Modeling of 5-HT2C in complex with crebanine

Modeling of receptor–ligand complexes was carried out with Schrodinger Suite 2015-4. Homology model of 5-HT2C receptor was built based on the crystal structure of 5-HT2B (PDB entry: 4IB4) using the Advanced Homology Modeling tool. Processing of the protein structure was performed with the Protein Preparation Wizard. 3D structures of the compounds were first generated using the LigPrep tool, then optimized by quantum mechanics in B3LYP/6-31G** level using Jaguar 9.0. The complex structures were generated in three steps: (1) Molecular docking of the compounds into 5-HT2C homology model using Glide 6.9; (2) Structural refinements allowing movement of the compounds and protein atoms within 5 Å using Prime 4.2; (3) Re-scoring the binding modes of compounds in the receptors by the extra-precision score using Glide 6.9.

Brain slicing preparation

Cortical slices from ICR mouse of both genders (15–21 days) were prepared for electrophysiological recording. In brief, the animals were decapitated and brains were placed in cold sucrose artificial cerebrospinal fluid (sucrose-ASCF, in mmol/L: sucrose 213, KCl 2.5, NaH2PO4 1.25, NaHCO3 26, D-glucose 10, MgSO4 2, CaCl2 2, pH 7.4, 0–4 °C, saturated with 95% O2 and 5% CO2). The brains were cut into 280 or 300 μm slices with a vibratome (Leica VT1200S, Germany); slices were then incubated with ACSF (in mmol/L: NaCl 126, KCl 2.5, NaH2PO4 1.25, NaHCO3 26, D-glucose 25, MgSO4 2, CaCl2 2, pH 7.4, saturated with 95% O2 and 5% CO2) at room temperature for 1 h.
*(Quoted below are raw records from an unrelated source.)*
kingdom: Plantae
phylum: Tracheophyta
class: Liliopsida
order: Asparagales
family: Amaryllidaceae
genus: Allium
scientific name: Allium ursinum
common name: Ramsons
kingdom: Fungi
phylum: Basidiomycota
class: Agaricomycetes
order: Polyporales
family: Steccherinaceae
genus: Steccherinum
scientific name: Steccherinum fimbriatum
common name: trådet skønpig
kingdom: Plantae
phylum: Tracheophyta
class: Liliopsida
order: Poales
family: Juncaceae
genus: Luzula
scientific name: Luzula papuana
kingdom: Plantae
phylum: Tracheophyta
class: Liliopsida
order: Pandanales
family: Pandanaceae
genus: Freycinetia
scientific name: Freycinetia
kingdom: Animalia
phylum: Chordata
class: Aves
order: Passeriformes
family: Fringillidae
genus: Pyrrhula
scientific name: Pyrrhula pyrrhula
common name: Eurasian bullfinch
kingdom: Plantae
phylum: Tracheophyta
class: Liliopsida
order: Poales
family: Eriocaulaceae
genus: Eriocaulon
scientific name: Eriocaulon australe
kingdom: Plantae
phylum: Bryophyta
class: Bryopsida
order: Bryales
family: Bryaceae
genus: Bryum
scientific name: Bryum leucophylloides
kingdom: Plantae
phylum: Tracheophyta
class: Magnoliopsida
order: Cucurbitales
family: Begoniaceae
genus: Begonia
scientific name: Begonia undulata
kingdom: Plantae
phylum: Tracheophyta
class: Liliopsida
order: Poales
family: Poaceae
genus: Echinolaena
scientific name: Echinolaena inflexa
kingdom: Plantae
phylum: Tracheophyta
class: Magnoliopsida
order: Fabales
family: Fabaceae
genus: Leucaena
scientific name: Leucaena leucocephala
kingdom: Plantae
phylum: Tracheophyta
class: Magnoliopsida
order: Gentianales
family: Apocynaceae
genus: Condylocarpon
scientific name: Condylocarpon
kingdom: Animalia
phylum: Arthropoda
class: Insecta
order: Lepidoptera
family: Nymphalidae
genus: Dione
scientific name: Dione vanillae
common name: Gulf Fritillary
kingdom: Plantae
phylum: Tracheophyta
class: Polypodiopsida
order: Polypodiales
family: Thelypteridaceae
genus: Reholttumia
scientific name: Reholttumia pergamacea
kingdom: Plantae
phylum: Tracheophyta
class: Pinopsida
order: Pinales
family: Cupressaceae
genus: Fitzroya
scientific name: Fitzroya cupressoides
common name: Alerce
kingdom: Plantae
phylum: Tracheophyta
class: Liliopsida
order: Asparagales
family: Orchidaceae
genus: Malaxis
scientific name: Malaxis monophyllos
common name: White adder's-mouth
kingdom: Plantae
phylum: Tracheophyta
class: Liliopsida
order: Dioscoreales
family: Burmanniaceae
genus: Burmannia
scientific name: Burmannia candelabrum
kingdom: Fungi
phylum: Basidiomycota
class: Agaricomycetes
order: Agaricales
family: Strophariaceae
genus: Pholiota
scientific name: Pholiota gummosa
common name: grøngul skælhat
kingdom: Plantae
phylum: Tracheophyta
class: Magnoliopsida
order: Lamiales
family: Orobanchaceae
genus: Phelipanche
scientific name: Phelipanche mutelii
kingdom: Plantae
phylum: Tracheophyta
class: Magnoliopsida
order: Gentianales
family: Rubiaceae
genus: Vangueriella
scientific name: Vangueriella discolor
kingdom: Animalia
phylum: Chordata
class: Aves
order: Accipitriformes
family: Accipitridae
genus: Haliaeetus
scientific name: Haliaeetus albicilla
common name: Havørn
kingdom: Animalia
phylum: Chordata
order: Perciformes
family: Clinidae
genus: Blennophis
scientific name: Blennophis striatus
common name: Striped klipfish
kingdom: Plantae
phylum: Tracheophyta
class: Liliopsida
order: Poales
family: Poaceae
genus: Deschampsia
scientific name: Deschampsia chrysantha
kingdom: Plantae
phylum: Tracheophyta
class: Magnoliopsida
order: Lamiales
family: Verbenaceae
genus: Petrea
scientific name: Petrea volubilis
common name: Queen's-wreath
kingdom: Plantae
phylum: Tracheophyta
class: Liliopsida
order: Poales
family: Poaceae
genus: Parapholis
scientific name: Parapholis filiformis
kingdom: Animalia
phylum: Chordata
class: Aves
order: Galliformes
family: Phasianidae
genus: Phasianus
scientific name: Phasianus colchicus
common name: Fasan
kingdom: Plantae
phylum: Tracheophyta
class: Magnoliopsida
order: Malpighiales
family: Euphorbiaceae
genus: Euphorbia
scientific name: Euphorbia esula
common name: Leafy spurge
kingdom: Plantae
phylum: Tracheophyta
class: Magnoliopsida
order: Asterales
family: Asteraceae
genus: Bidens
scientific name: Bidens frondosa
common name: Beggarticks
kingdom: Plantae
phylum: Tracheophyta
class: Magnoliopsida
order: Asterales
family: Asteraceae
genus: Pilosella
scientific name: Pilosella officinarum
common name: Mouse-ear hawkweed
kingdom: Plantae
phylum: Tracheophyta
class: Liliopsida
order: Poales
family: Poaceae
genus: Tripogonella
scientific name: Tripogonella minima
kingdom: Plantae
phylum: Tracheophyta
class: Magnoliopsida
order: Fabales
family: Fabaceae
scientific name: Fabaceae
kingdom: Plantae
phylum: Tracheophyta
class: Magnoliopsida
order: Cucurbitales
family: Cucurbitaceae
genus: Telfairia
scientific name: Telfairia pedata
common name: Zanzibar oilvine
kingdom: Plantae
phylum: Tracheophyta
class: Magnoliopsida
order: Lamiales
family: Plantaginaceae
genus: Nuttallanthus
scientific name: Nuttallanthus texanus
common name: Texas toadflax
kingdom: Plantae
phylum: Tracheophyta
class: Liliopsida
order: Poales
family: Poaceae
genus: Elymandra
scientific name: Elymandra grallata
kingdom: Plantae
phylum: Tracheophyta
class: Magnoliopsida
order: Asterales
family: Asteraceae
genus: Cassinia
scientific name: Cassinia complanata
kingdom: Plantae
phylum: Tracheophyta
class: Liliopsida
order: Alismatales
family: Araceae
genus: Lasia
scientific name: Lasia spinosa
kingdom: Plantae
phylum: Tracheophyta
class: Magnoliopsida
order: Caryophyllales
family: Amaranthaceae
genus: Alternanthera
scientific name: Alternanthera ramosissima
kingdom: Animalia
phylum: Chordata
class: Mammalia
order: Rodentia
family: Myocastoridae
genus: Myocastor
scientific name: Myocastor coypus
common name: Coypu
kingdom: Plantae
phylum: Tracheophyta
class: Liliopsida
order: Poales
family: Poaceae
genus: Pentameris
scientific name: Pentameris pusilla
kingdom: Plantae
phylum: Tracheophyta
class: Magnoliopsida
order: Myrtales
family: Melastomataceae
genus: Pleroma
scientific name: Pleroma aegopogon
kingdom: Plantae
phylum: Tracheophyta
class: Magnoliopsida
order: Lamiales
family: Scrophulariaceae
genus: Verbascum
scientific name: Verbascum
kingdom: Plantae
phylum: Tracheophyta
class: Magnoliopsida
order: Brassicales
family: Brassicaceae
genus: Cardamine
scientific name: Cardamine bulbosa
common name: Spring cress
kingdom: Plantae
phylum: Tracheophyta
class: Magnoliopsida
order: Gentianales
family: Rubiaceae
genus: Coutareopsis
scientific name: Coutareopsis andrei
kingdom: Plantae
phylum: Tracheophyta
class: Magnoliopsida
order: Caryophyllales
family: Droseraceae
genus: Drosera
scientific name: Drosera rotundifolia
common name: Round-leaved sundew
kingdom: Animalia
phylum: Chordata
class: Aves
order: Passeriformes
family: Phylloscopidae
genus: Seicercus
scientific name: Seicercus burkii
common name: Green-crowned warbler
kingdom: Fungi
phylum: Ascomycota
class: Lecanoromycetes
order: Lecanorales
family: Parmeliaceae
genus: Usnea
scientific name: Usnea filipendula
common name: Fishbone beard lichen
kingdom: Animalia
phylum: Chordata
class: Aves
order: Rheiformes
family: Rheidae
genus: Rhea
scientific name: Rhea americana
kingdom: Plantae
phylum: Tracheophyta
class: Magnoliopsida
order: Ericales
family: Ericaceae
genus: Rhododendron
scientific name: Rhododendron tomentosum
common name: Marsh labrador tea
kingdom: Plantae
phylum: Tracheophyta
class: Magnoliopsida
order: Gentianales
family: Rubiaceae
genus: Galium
Electrophysiological recordings

A whole-cell patch clamp technique was used. One brain slice was transferred into the recording chamber, continually perfused with oxygenated ACSF and viewed under a DIC microscope (60× water immersion lens, Olympus, Japan). Activity of cortical pyramidal neurons was recorded using an amplifier (HEKA EPC 10 USB, Germany) in the voltage clamp mode. The electrode puller (Sutter P-1000, USA) was used to make electrodes with the resistance at 10–13 MΩ when filled with the pipette solution (in mmol/L: potassium gluconate 140, KCl 3, MgCl2 2, HEPES 10, EGTA 0.2, Na2ATP 2, pH 7.25). Drug treatments were performed by switching the perfusion solution with different drugs (5-HT, compound 1, compound 1 and 5-HT). To evaluate the effect of 1 against 5-HT, the brain slices were pretreated by 1 for 15–20 min.